SITKA, Alaska — A smile crinkled Steve Johnson's face as he opened the express-mail package on his desk. The box was big enough to hold a new computer, but it was lined with insulation -- and what Johnson extracted, frozen solid in separate plastic bags, were the body, talons, wings and head of a bald eagle. A separate bag held several long white tail feathers.
"Have you ever held a dead eagle?" he asked an astonished co-worker.
Johnson is a Tlingit Indian of the Sitka tribe of Alaska, and his extraordinary package was part of a striking environmental success story -- the rescue of the American bald eagle from the edge of extinction.
Thirty years ago, as a result of pesticides, water pollution, hunting and other factors, bald eagles had vanished from all but the most remote corners of the country that had made them a national symbol. Today, they can be found in every state except Hawaii, and are even making their home in a New York City park.
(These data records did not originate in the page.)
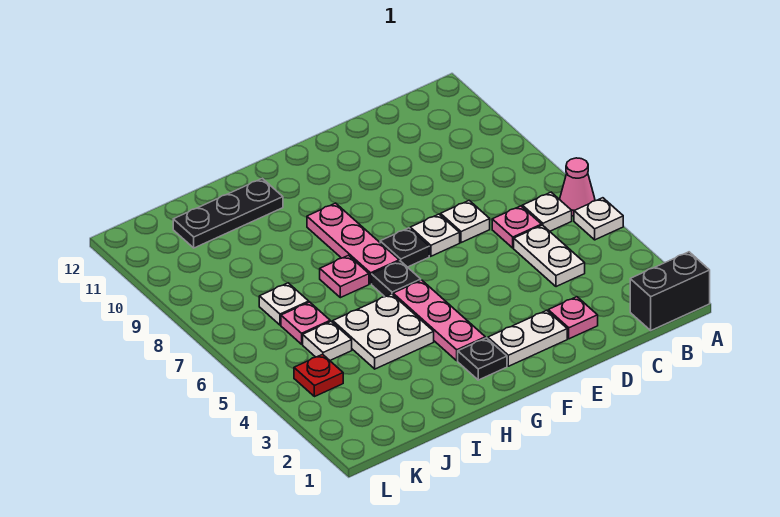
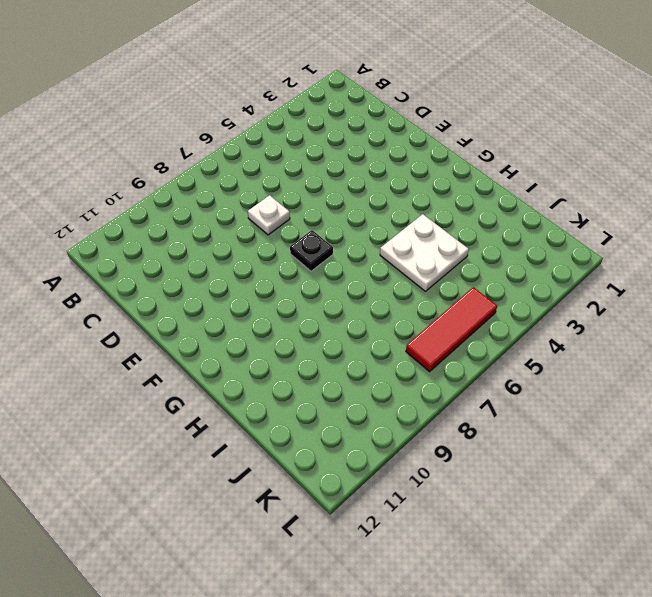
red tile K5:K7 level 1 -> none
none -> black brick A1:B1 level 1
none -> white plate A5 level 1
none -> pink cone A6 level 1

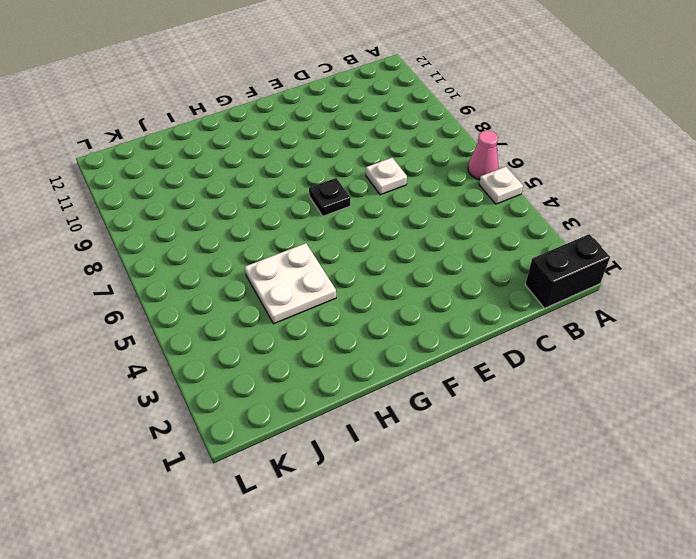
none -> white plate B6 level 1
none -> white plate C4:C5 level 1
none -> pink plate C6 level 1

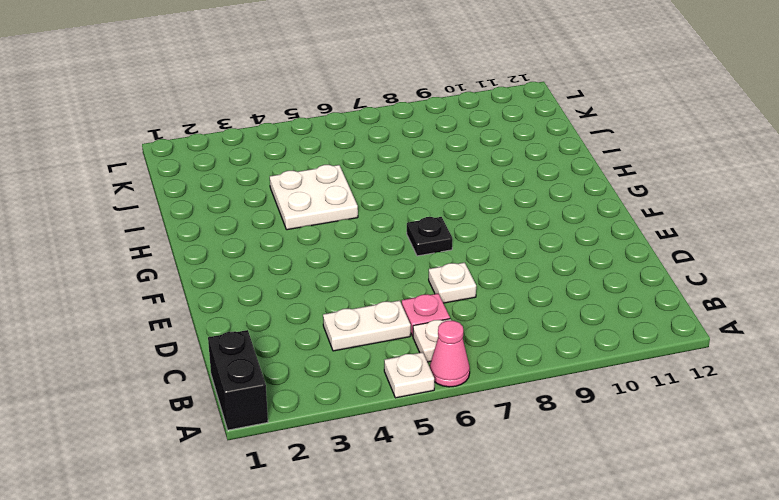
none -> pink plate D2 level 1
none -> white plate E2:F2 level 1
none -> white plate E7 level 1

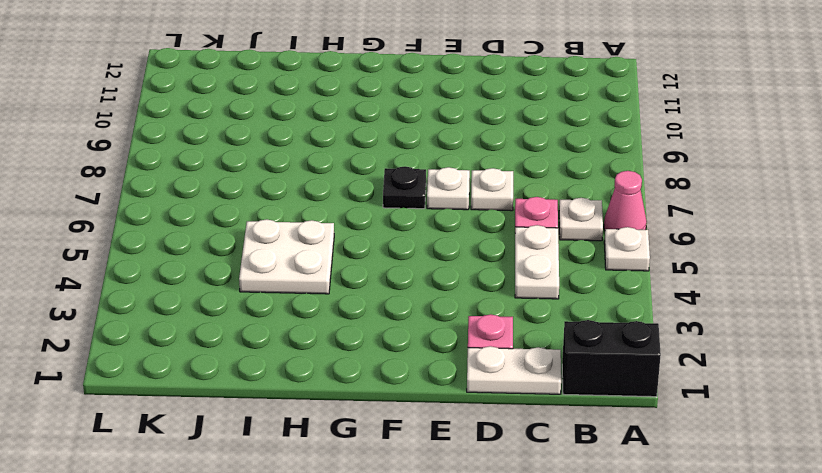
white plate C1:D1 level 1 -> white plate E2:F2 level 1
none -> black plate G2 level 1
none -> pink plate G3:G5 level 1
none -> black plate G6 level 1

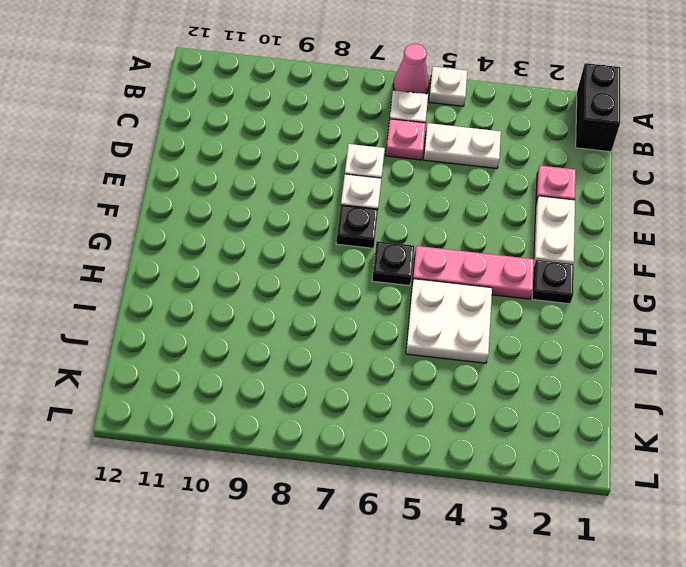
none -> pink plate G7:G9 level 1
none -> pink plate H7 level 1
none -> black plate H11:J11 level 1

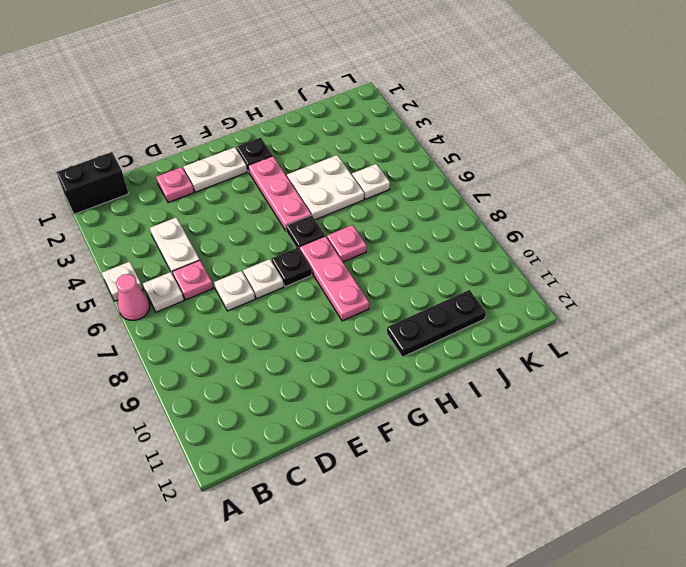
none -> pink plate J6 level 1
none -> white plate J7 level 1
none -> red plate K4 level 1

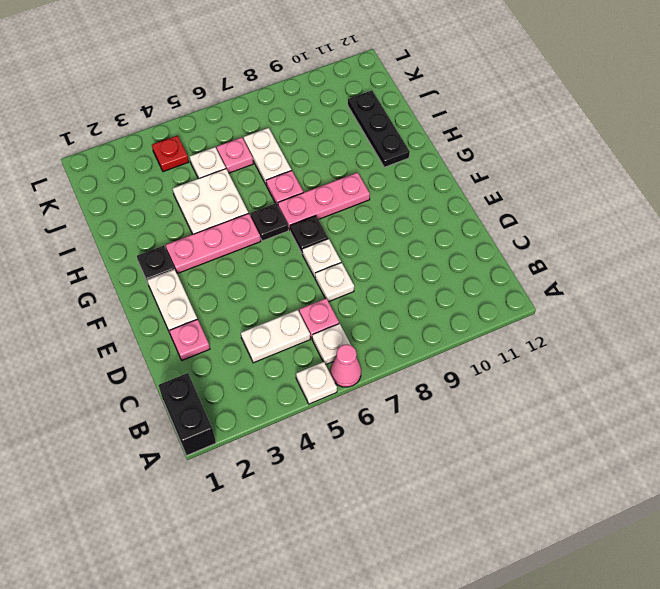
white plate I7:J7 level 1 -> white plate J7 level 1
But the eagles' comeback, still fragile at best, is threatened by an unusual confluence of factors. And, paradoxical as it may seem, Johnson's package is linked to the policies and institutions that made the resurgence possible as well as to the new dangers that threaten it.
What enabled eagles to return to areas they had vanished from was a nationwide effort to control pesticides and water pollution, plus the strictest wildlife protection law on the federal books.
The Bald and Golden Eagle Protection Act says that anyone who so much as collects a fallen eagle feather off a forest floor could face as much as a year in jail and a $5,000 fine.
The sole significant exemption from the ban is for Native Americans, who have long venerated eagles in their religious observances and have used eagle feathers, heads and talons in ceremonies and tribal regalia.
That's where Johnson and his unusual package come in.
For more than three decades, the National Eagle Repository, an obscure federal agency near Denver, has quietly collected deceased eagles from zoos, highway departments and game wardens, and distributed them to people so they could carry on religious and cultural practices without having to hunt or trap live birds. The repository sends about 1,700 deceased eagles each year to Native Americans across the country.
However, the system of legal protections and government-controlled distribution of eagle parts to Native Americans is showing signs of breaking down.